Effects of SP-A treatment in the human amnion explants. A, Human reflected amnion explants obtained from TNL patients were treated with SP-A (1 μg/ml) for 12 h. A volcano plot showing the relationship between their fold changes (log₂ of, x axis) and FDR-corrected p values (−log₁₀ of, y axis). Positive values on the x-axis indicate genes whose expression increased after SP-A treatment, while negative values indicate genes down-regulated after SP-A treatment. B, Confirmative qRT-PCR data showing changes in the expression of select cytokines and chemokines. IL-1β, CXCL2, and CXCL5 mRNA expressions decreased significantly after treatment with SP-A (p < 0.05 for all comparisons). CCL3 mRNA expression was not significantly different. * p<0.05 by Wilcoxon signed rank test

Figure 8

Macrophages in the human amniotic fluid (A and B) and in the myometrium of C57BL/6 mice (C and D). A, Amniotic fluid cytologic specimens show CD68 immuno-positive macrophages among scattered epithelial cells.

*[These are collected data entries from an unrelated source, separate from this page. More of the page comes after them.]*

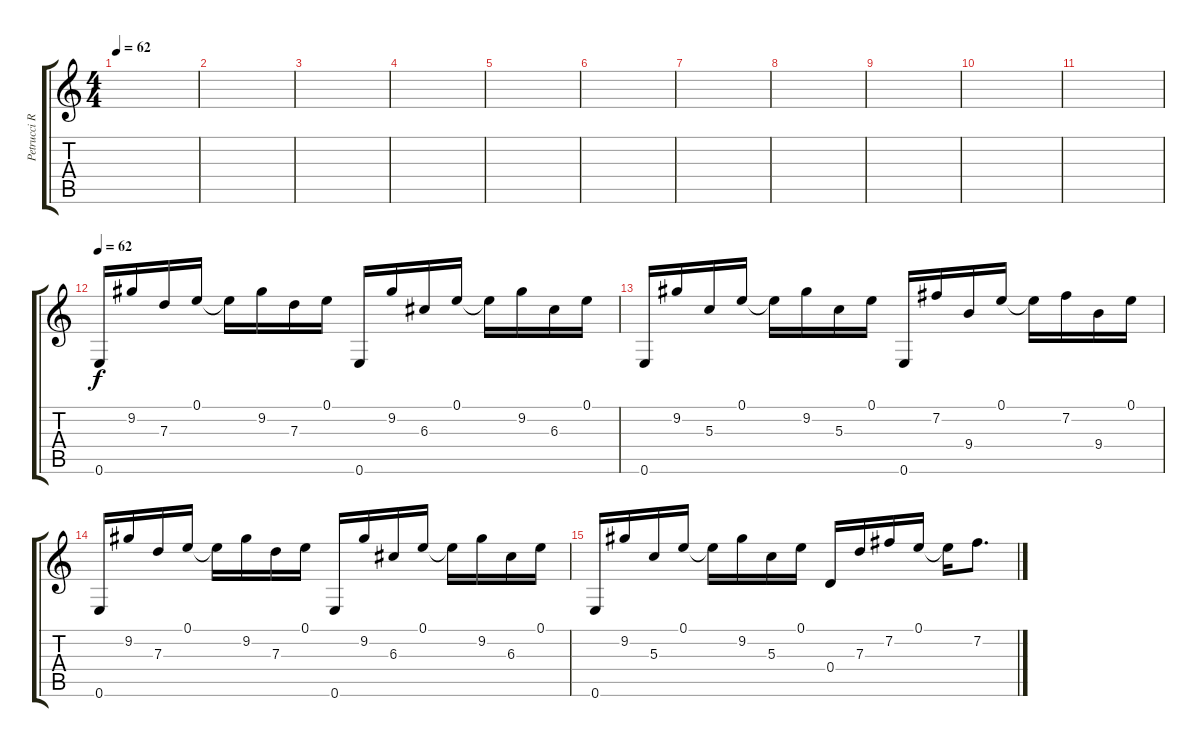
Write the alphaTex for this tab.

\track ("Petrucci Rythm" "Petrucci R") {instrument acousticguitarsteel}
\staff {score tabs}
\tuning (E4 B3 G3 D3 A2 E2) {hide}
\ts (4 4)
\tempo 62
\clef g2
\ks c
|
|
|
|
|
|
|
|
|
|
|
\tempo 62
0.6.16{instrument acousticguitarsteel} 9.2.16 7.3.16 0.1.16 0.1{t}.16 9.2.16 7.3.16 0.1.16 0.6.16 9.2.16 6.3.16 0.1.16 0.1{t}.16 9.2.16 6.3.16 0.1.16 |
0.6.16 9.2.16 5.3.16 0.1.16 0.1{t}.16 9.2.16 5.3.16 0.1.16 0.6.16 7.2.16 9.4.16 0.1.16 0.1{t}.16 7.2.16 9.4.16 0.1.16 |
0.6.16 9.2.16 7.3.16 0.1.16 0.1{t}.16 9.2.16 7.3.16 0.1.16 0.6.16 9.2.16 6.3.16 0.1.16 0.1{t}.16 9.2.16 6.3.16 0.1.16 |
0.6.16 9.2.16 5.3.16 0.1.16 0.1{t}.16 9.2.16 5.3.16 0.1.16 0.4.16 7.3.16 7.2.16 0.1.16 0.1{t}.16 7.2.8{d}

Case 4: a case of a patient presenting with intrauterine fetal demise at the gestational age of 21.4 weeks, Case 15: a case of a TNL patient at the gestational age of 38.7 weeks (original magnification X200; hematoxylin was used for counterstaining). B, A histogram from flow cytometric analysis of amniotic fluid cells does not show CD14 positive macrophages. The amniotic fluid was obtained from a TNL patient at the gestational age of 38 weeks. Green: CD14, Red: isotype. C, F4/80 immuno-positive macrophages (arrows) in the C57BL/6 myometrium obtained at various gestational ages: E13, E15, E17, and E19 original magnification X200; hematoxylin was used for counterstaining). D, The density of macrophages in the mouse myometrium did not change significantly across gestation. The numbers of F4/80 positive macrophages were counted in myometrial sections containing the mid-plane of the placenta from four pregnant mice at each gestational age (E13, E15, E17, and E19). Eight high-power fields corresponding to every 45° angle point starting from the mesometrial border in a clockwise direction, covering the entire myometrial circumference, were evaluated in each section. Image-Pro Plus 6.2 software (Media Cybernetics, Inc.) was used for the analysis.

Figure 9

A schematic representation of SP-A dynamics among the amniotic fluid, placental amnion (amnion overlying the placental disc), and the reflected amnion (amnion of the extraplacental chorioamniotic membranes). There is a redistribution of SP-A in the amniotic fluid and the amnion with labor. HMW SP-A oligomers are more abundant in the placental amnion compared to the reflected amnion before labor. With labor at term, increased binding of HMW SP-A oligomers to the reflected amnion results in a decrease of amniotic fluid SP-A. Decreased amniotic fluid SP-A concentration during labor (23) is consistent with this model.